彼には友達はおらず、また必要ともしていなかった。
「彼にはがっかりしたわ」
彼と付き合った女性達は口をそろえて言う。
「見た目通りの冷たい人。意外性もなにもないわ」
彼は恋人が欲しいと思ったことはない。女性が勝手に寄ってくるだけだ。彼のフトコロをねらって。
彼の財布はいつも分厚い。札束を持ち歩くことに大した意味はない。銀行に行く手間を省けるくらいだ。
その分厚い財布が彼のフトコロから出てくるのを見た男達が、女達が、彼の金をむしりとろうと、巻き上げようと寄ってくるのだ。あるいは憐れそうに、あるいは色仕掛けで。彼は人間になんの期待も持っていない。
彼は二十年来おなじ財布を使い続けている。
牛革の長財布はこまめな手入れによって飴色につややかだ。彼はこの財布を愛していた。この財布を喜ばせるために札束を入れているのかもしれないとも思う。
財布は忘年会のビンゴ大会の景品として貰った。彼はそれまでくじ引きも賭け事もしたことがなかったので、何かを引き当てたのは初めてだった。新鮮な感動だった。人智の及ばぬ、何か大きな力を感じた。

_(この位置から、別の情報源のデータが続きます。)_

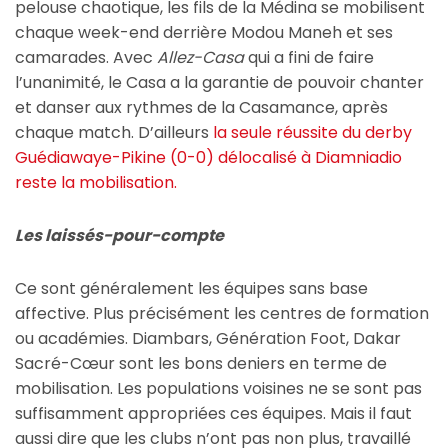
pelouse chaotique, les fils de la Médina se mobilisent
chaque week-end derrière Modou Maneh et ses
camarades. Avec
Allez-Casa
qui a fini de faire
l’unanimité, le Casa a la garantie de pouvoir chanter
et danser aux rythmes de la Casamance, après
chaque match. D’ailleurs
la seule réussite du derby
Guédiawaye-Pikine (0-0) délocalisé à Diamniadio
reste la mobilisation.
Les laissés-pour-compte
Ce sont généralement les équipes sans base
affective. Plus précisément les centres de formation
ou académies. Diambars, Génération Foot, Dakar
Sacré-Cœur sont les bons deniers en terme de
mobilisation. Les populations voisines ne se sont pas
suffisamment appropriées ces équipes. Mais il faut
aussi dire que les clubs n’ont pas non plus, travaillé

財布を手に入れてから彼の生活は一変した。金が転がり込んで来るようになった。出世した。遺産を継いだ。大金を拾った。財布は膨らみ続けた。その膨らみを目にした他人が寄ってきた。そして彼は人間に何の期待も抱かなくなった。
今日も彼は大切な財布をフトコロに入れて木枯らしの中を歩く。両手は人の手の温かさを知ることなく冷えきり、ただフトコロだけがあたたかだった。